### Directions
Leaving the pictures aside, write out the whole listing below exactly.

### Data shown
# # # #

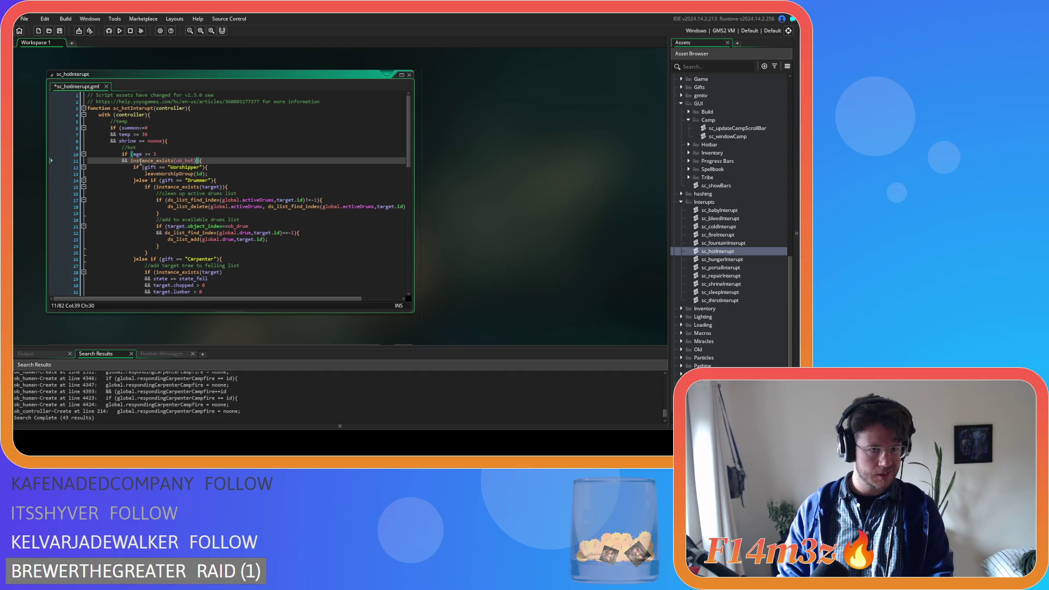
# Step: Replace ob_hut with nearestCooling in the instance_exists check and save
pyautogui.doubleClick(188, 162)
pyautogui.write('nearestC')
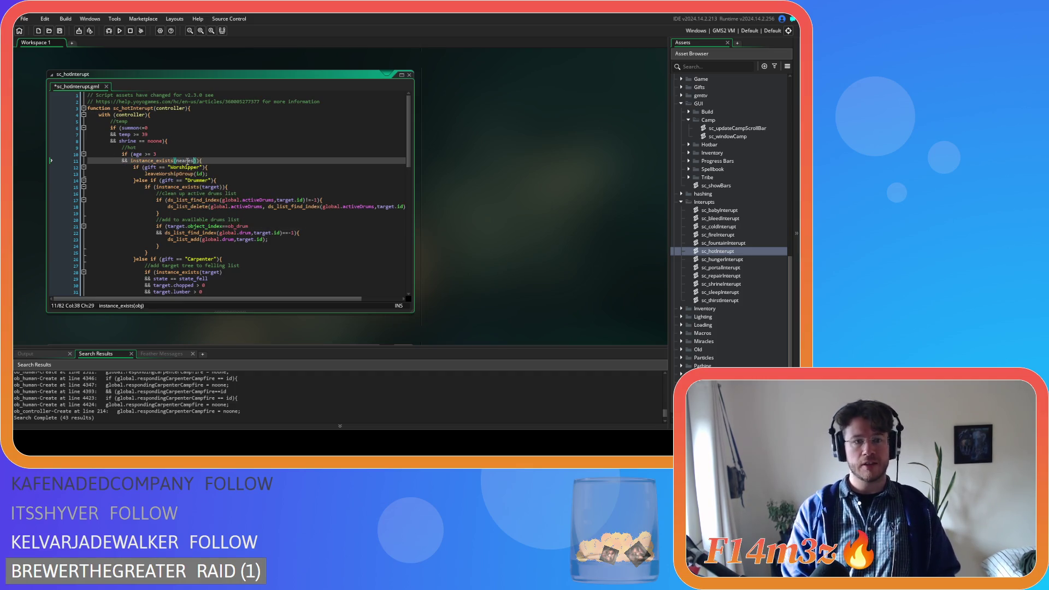
pyautogui.write('ooling')
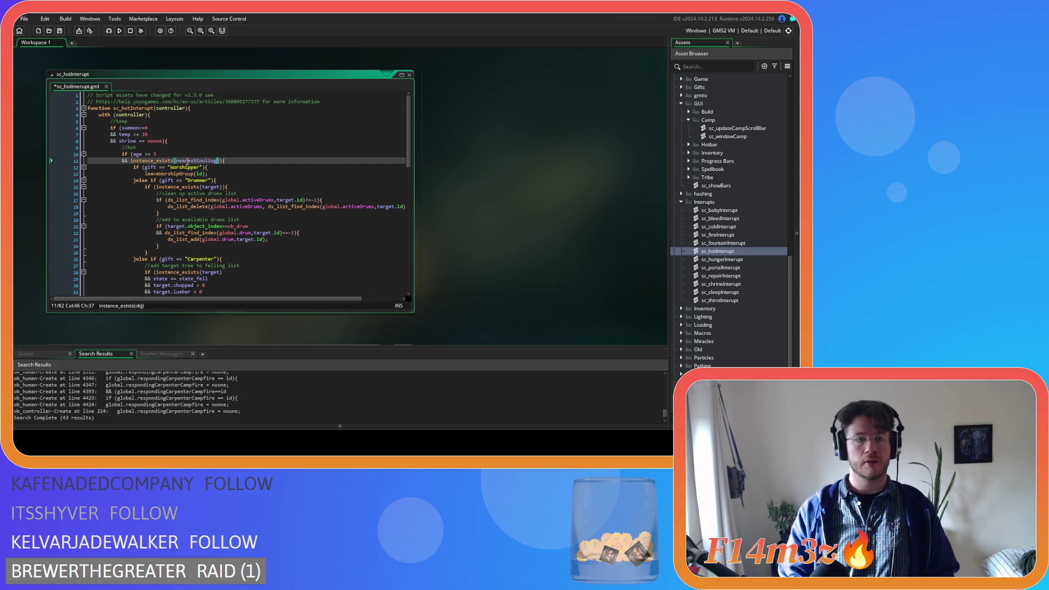
pyautogui.press('ctrl+s')
pyautogui.click(279, 170)
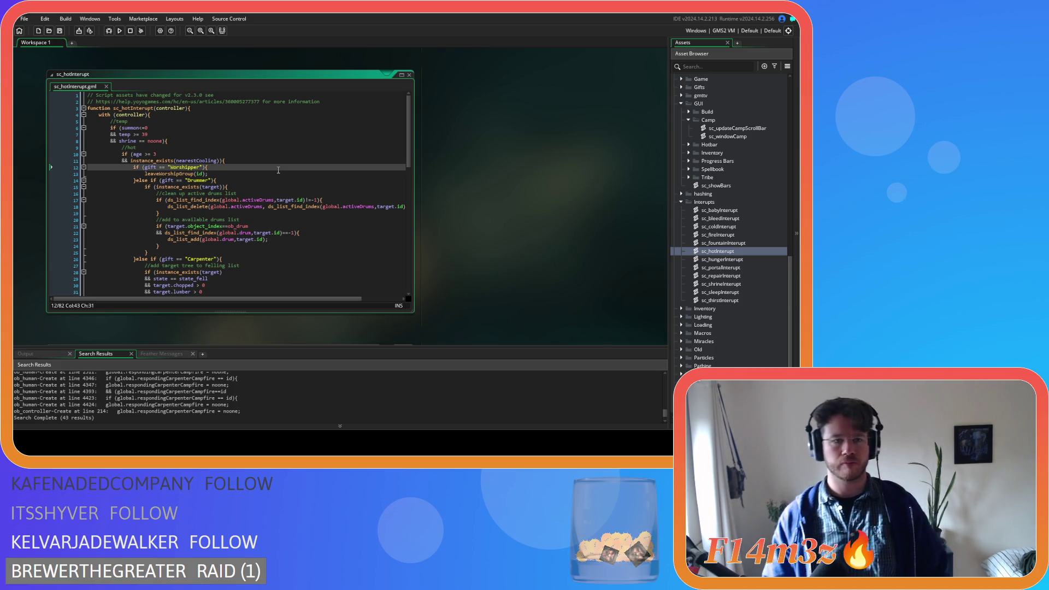
# Step: Retype the age comparison on line 10 as >= and save sc_hotInterupt
pyautogui.moveTo(185, 175)
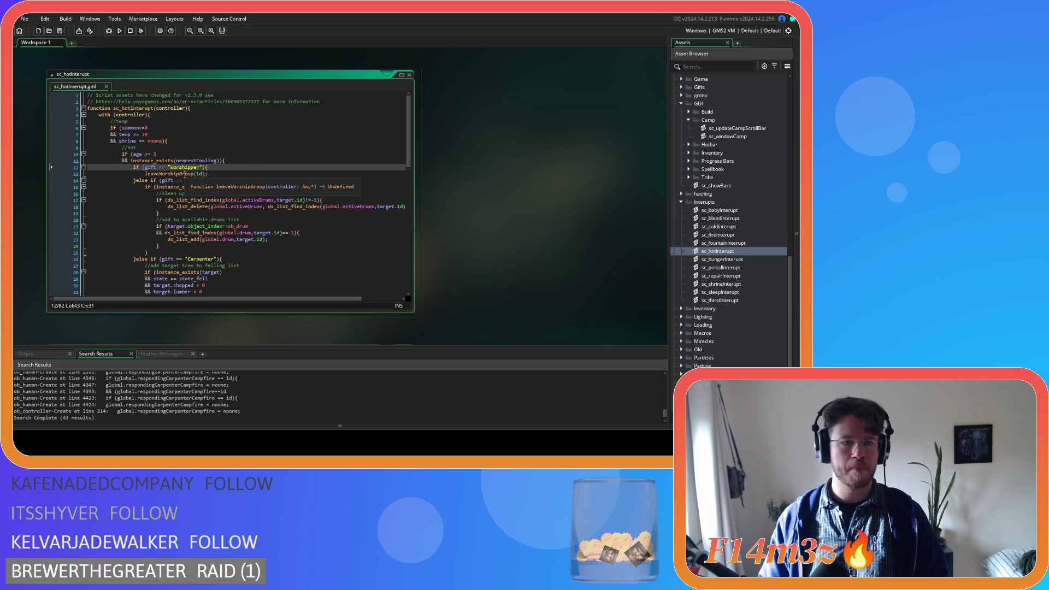
pyautogui.moveTo(144, 154); pyautogui.dragTo(155, 154)
pyautogui.write('>=')
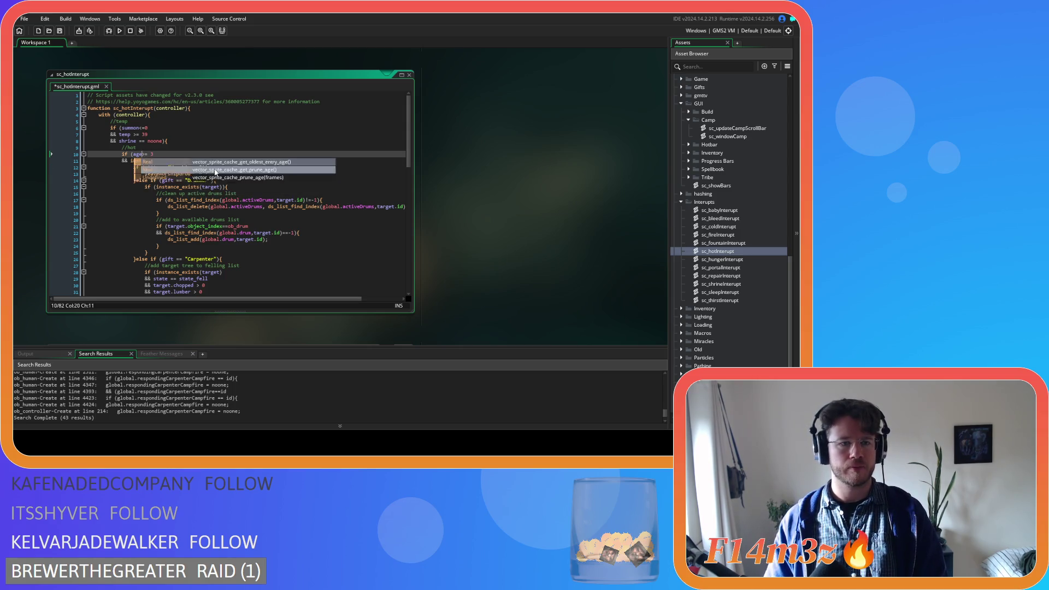
pyautogui.click(270, 161)
pyautogui.press('ctrl+s')
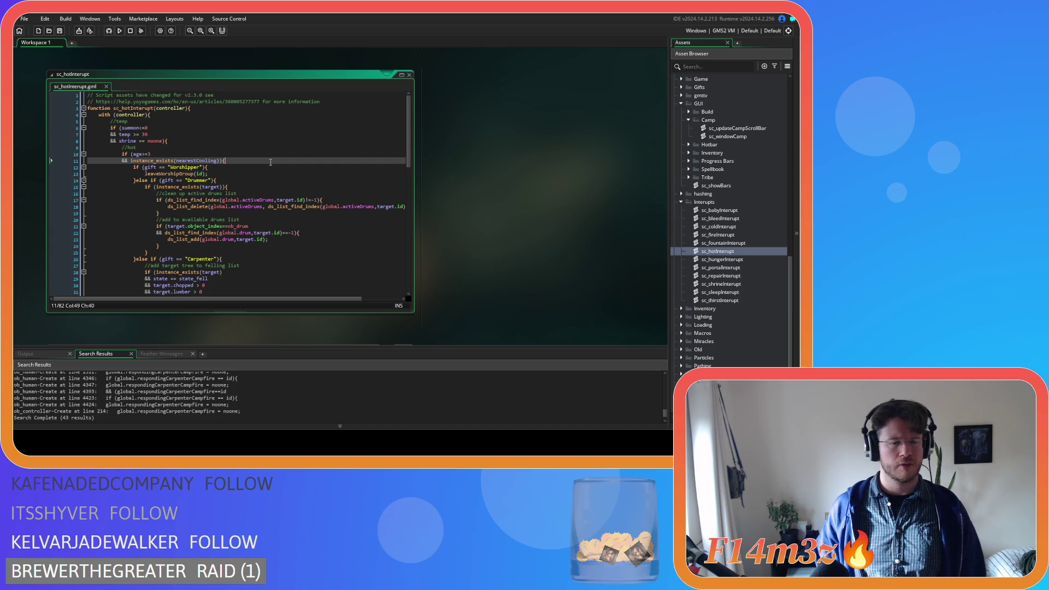
pyautogui.scroll(-15, 260, 191)
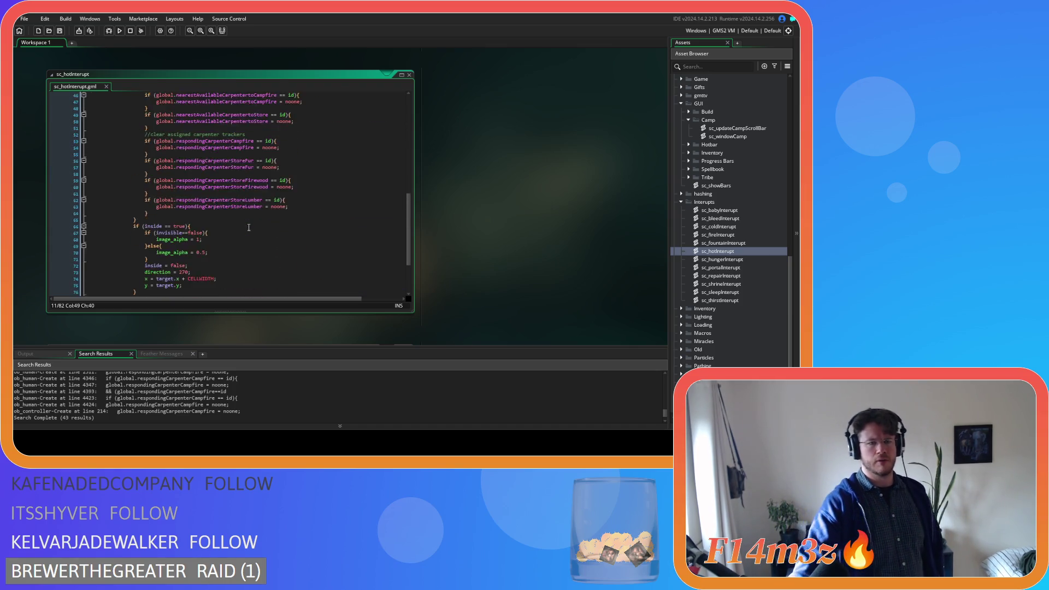
pyautogui.scroll(15, 249, 228)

# # # #

### Written answer
# Step: Replace ob_hut with nearestCooling in the instance_exists check and save
pyautogui.doubleClick(188, 162)
pyautogui.write('nearestC')
pyautogui.write('ooling')
pyautogui.press('ctrl+s')
pyautogui.click(279, 170)
# Step: Retype the age comparison on line 10 as >= and save sc_hotInterupt
pyautogui.moveTo(185, 175)
pyautogui.moveTo(144, 154); pyautogui.dragTo(155, 154)
pyautogui.write('>=')
pyautogui.click(270, 161)
pyautogui.press('ctrl+s')
pyautogui.scroll(-15, 260, 191)
pyautogui.scroll(15, 249, 228)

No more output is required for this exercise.